Enter Unity.  For some reason Unity is designed with me in mind.  I don’t know who read my mind and made everything I could have possibly wanted out of a game editor, but someone did.  Thanks! :)  The result you see here was built in 2 weekends taking all the assets from the old project and porting all the code necessary (not very much) into javascript.  All told, I think  I spent about 20 hours on it and most of that was on learning how to do the networking (something I never did get right for internet latency on the old version).

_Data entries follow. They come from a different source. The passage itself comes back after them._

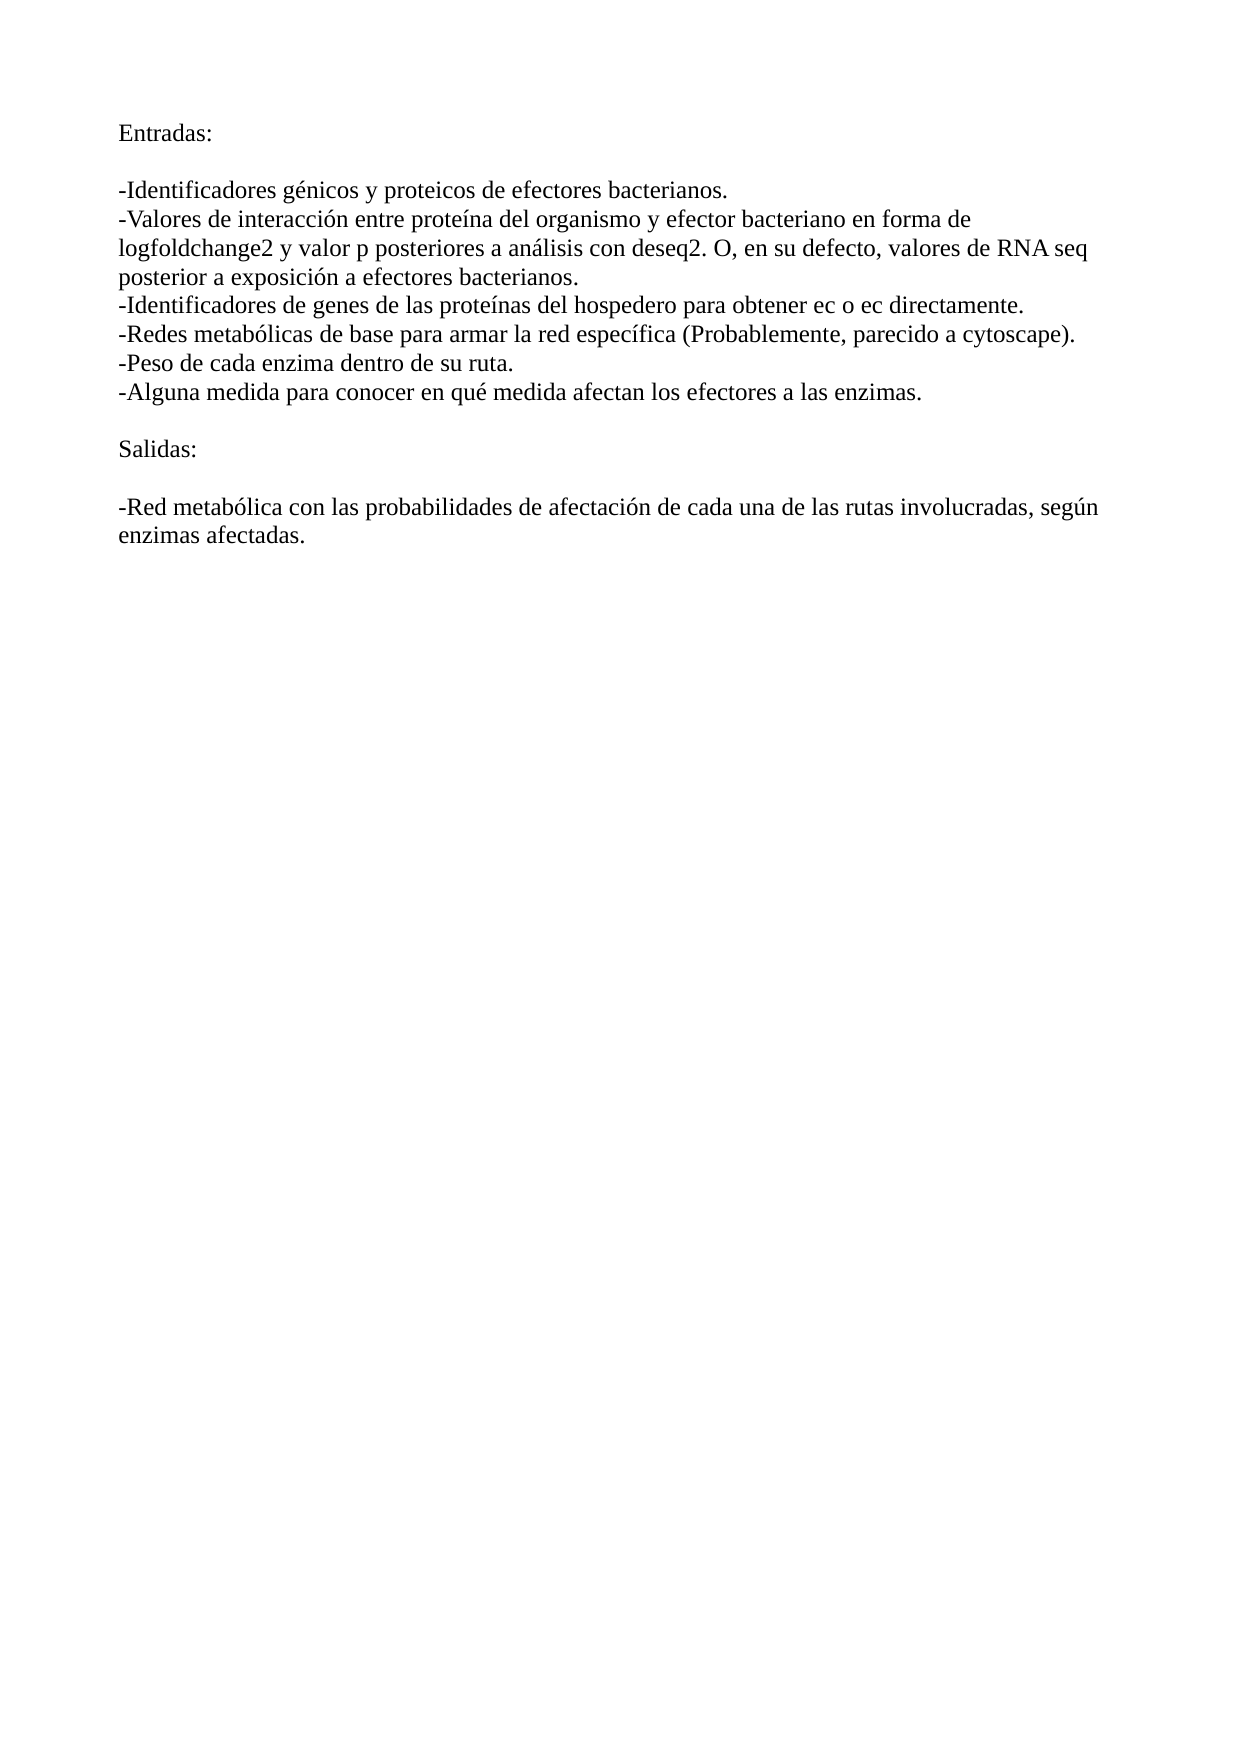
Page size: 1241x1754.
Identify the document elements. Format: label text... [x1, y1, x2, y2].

text -Red metabólica con las probabilidades de afectación de cada una de las rutas involucradas, según enzimas afectadas. [118, 492, 1122, 549]
text Entradas: [118, 118, 1122, 147]
text Salidas: [118, 434, 1122, 463]
text -Identificadores génicos y proteicos de efectores bacterianos. [118, 176, 1122, 204]
text -Identificadores de genes de las proteínas del hospedero para obtener ec o ec directamente. [118, 291, 1122, 319]
text -Redes metabólicas de base para armar la red específica (Probablemente, parecido a cytoscape). [118, 319, 1122, 348]
text -Valores de interacción entre proteína del organismo y efector bacteriano en forma de logfoldchange2 y valor p posteriores a análisis con deseq2. O, en su defecto, valores de RNA seq posterior a exposición a efectores bacterianos. [118, 204, 1122, 291]
text -Peso de cada enzima dentro de su ruta. [118, 348, 1122, 377]
text -Alguna medida para conocer en qué medida afectan los efectores a las enzimas. [118, 377, 1122, 406]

Although I haven’t yet brought back the behavior cloning, even with a second ship the game was pretty boring.   But I really like the idea of modifying ships and customizing.  I’m not a very good artist, and I don’t feel like making hundreds of ship models.  So instead, I plan to make a bunch of ship pieces and allow the user to put them together into different pieces.  Of course some of the obvious choices would be chassis size and style, engine power, weapon type etc.  But one of the more fun ones due to this wobbly control scheme is to allow various levels of restoration power based on the types of items added to the ship.  If you don’t mind wobbling a great deal perhaps you can load your ship with more weapons.  Or perhaps you want a tight control and will exchange that for less fire power.  I’m giddy with the options :)

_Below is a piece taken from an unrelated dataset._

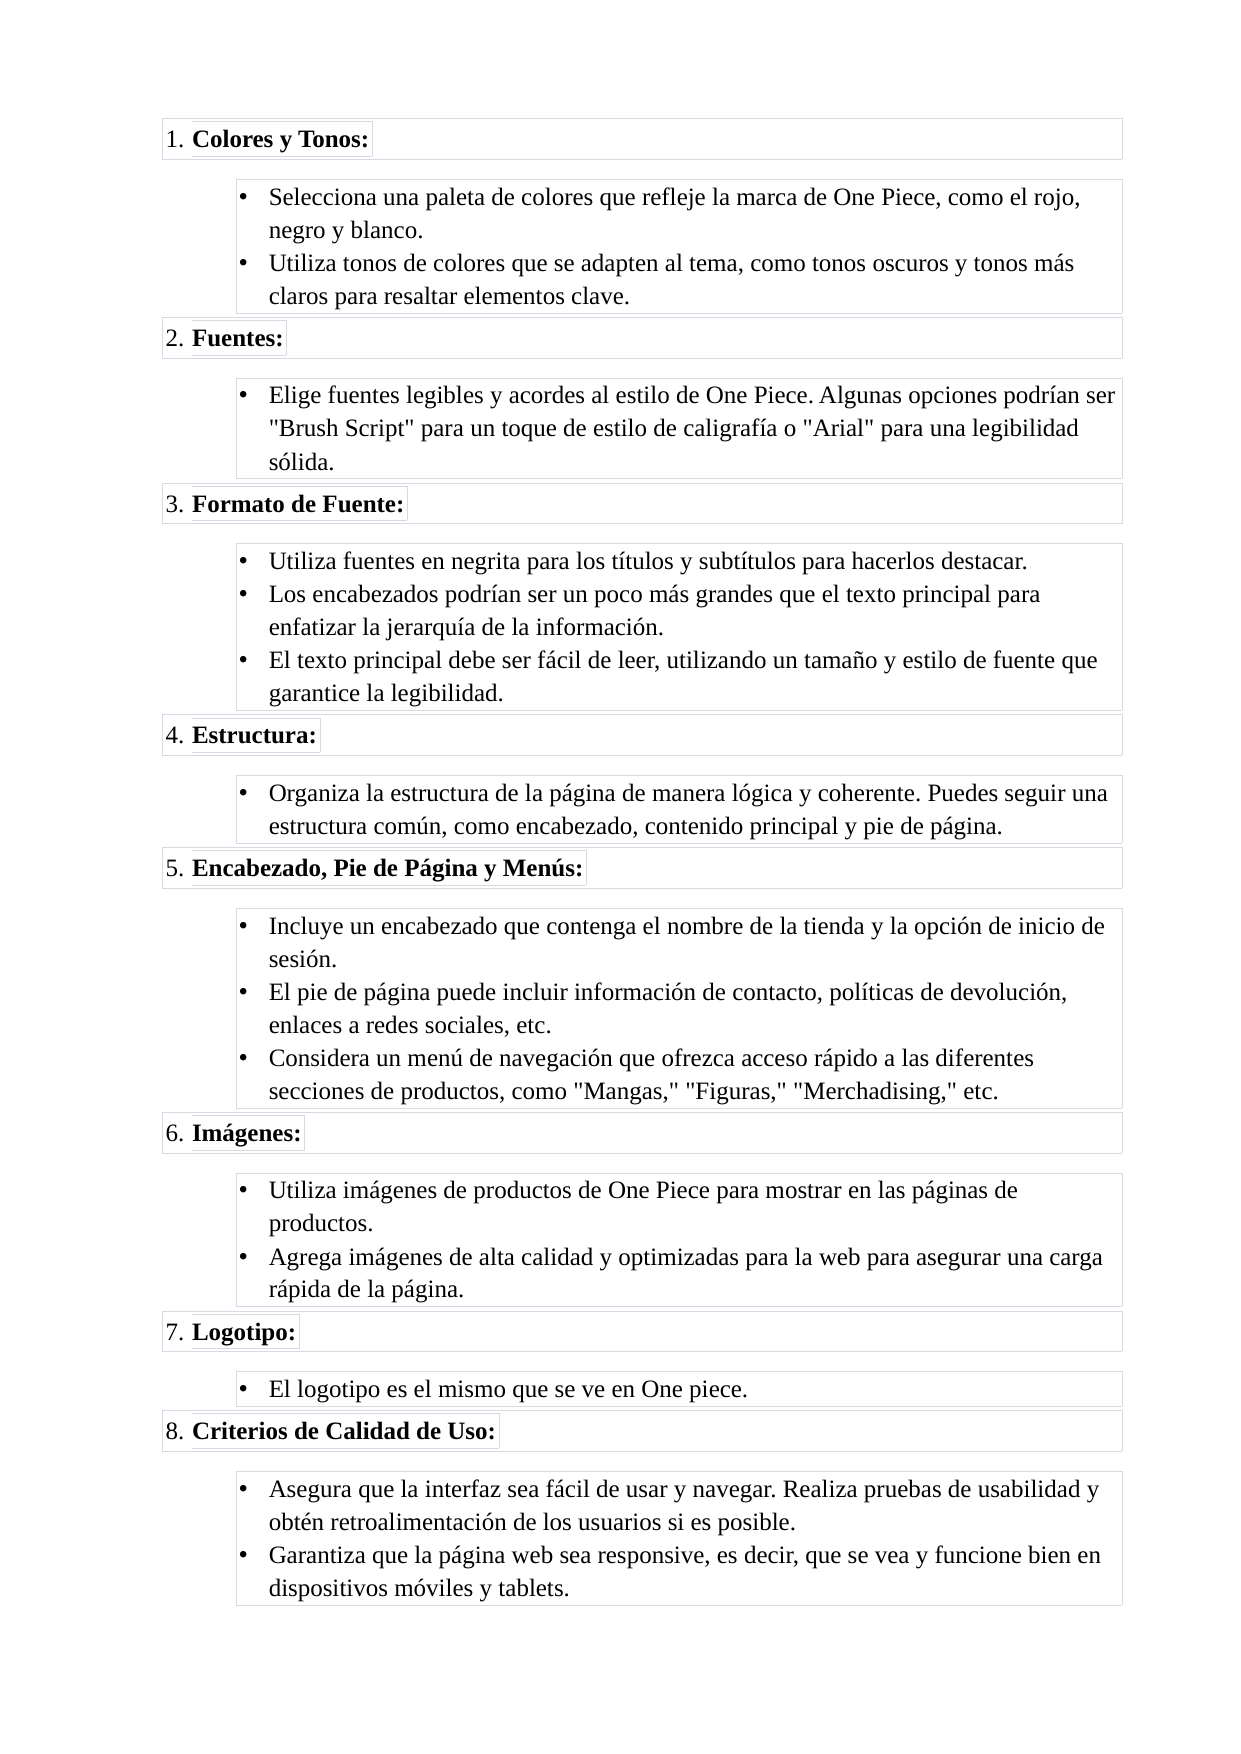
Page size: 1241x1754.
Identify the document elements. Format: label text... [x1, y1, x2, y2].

Another gameplay element I’m toying with is one that used to come up when playing Magic the Gathering.  When you’d duel another player you were supposed to put a card out on the line.   Whoever won would get the other player’s card (as well as their own back, of course).  Well I haven’t quite decided how players get cards (or really ship components) yet, but I thought it would make for an interesting gambit that when you do duel somebody you can take a component from their collection if you beat them.

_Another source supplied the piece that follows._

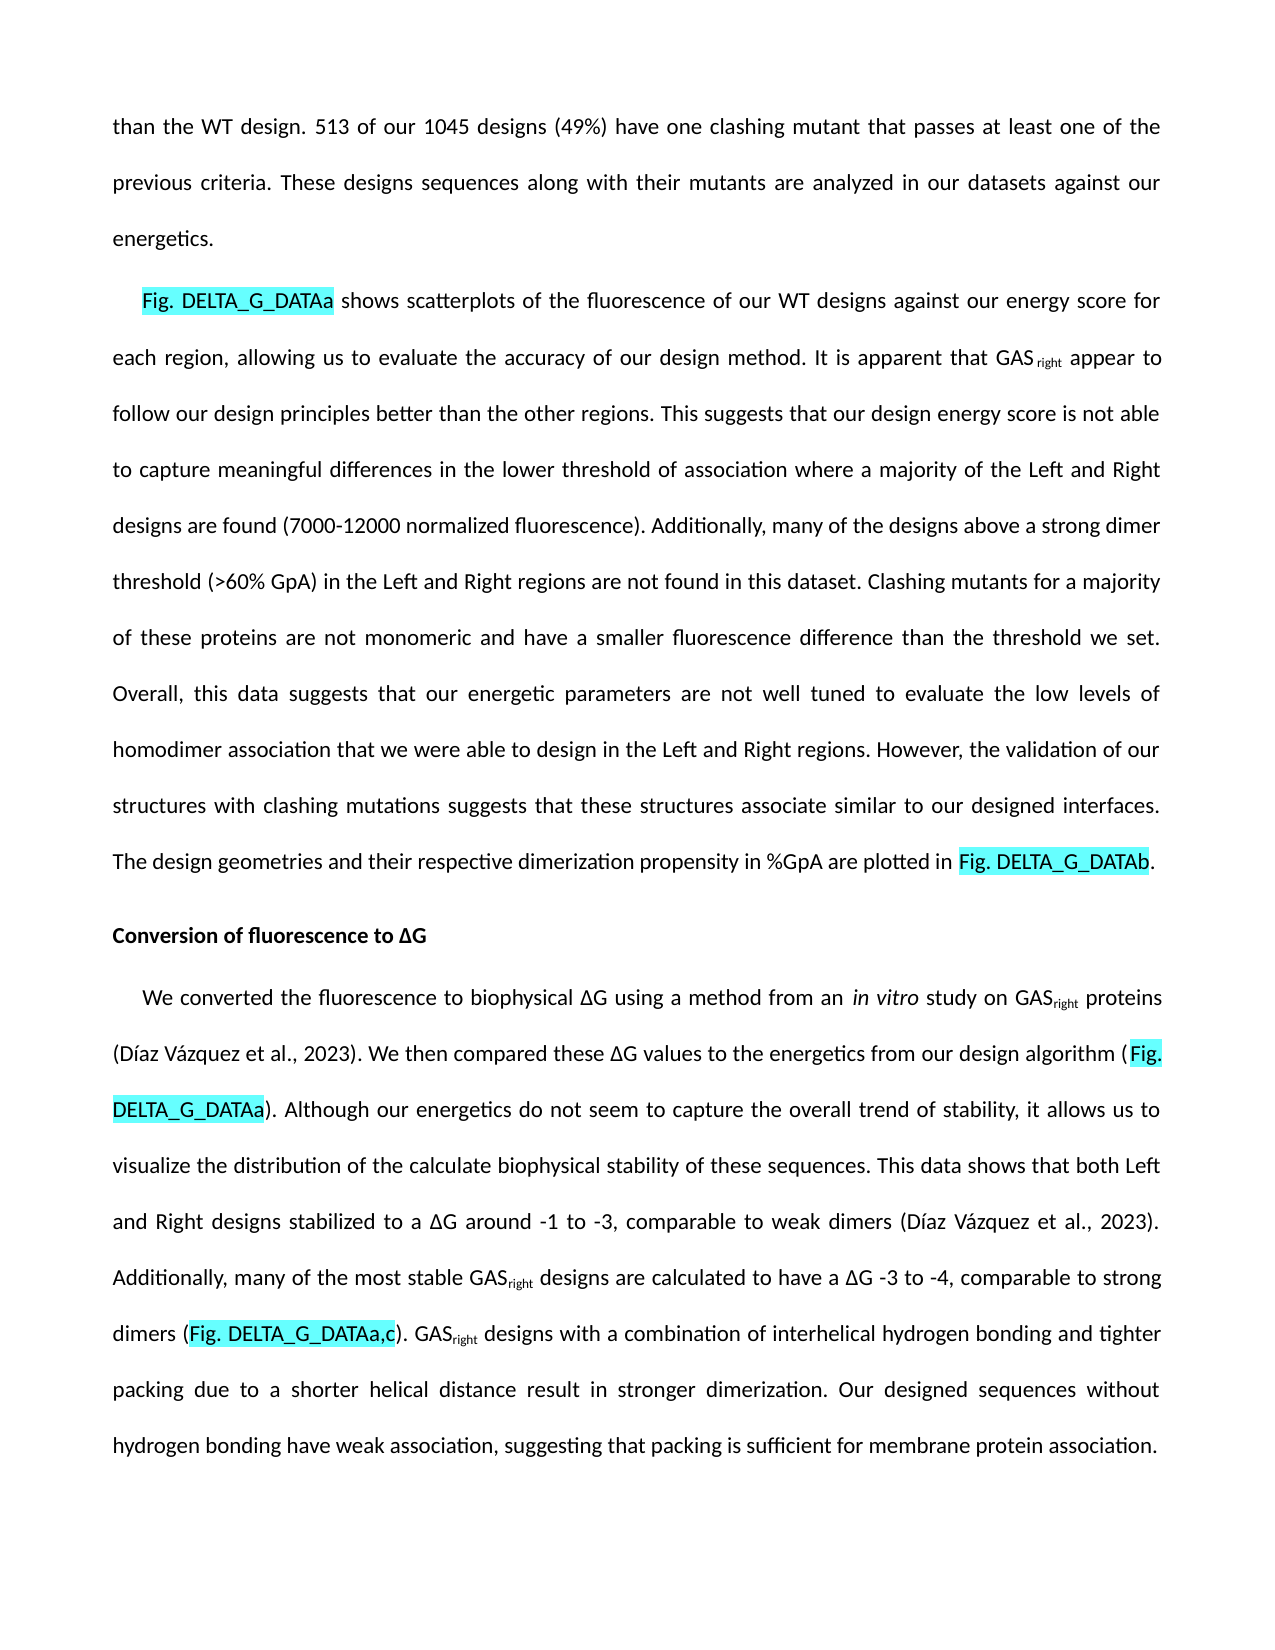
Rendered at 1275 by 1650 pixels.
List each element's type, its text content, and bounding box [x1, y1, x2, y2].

More interesting however is to bring the behavior cloning back into it.  Because the idea behind BC is to create a model of how you play, one could imagine building a fleet of ships and playing with each in order to build up a clone which plays a particular way.  This allows one player to virtually control an entire armada when fighting another player, not just one ship.  But the downside is that if a ship gets captured that clone could be taken (or maybe just copied).  If you’ve made a particularly effective opponent someone may be able to steal that and use it in their own fleet.  Reminds me again of Magic the Gathering.  I used to play exclusively blue.  I don’t remember the names of the spells exactly, but I think they were “Steal Creature” and “Clone Creature”.  I remember playing one guy who was quite proud when he brought out some very rare, very powerful monster onto the playing field to take me out.  I had a steal creature sitting in my hand waiting for just that to happen.  On my next turn before he was able to attack, I stole it to use on my side.  And on the turn after that I cloned it.  Now instead of him having one very rare and powerful creature he had none.  I had two.  He was very, very angry.  I beat him quickly and left just as quickly :)

Anyway, hopefully people won’t be nearly as upset at losing a clone in the wages of war.  It is after all just a clone, but it creates some very frightening possibilities for components!   Keep an eye on this space, I’ll  talk more about advances in the game as well as give some background on behavior cloning and how to make it work.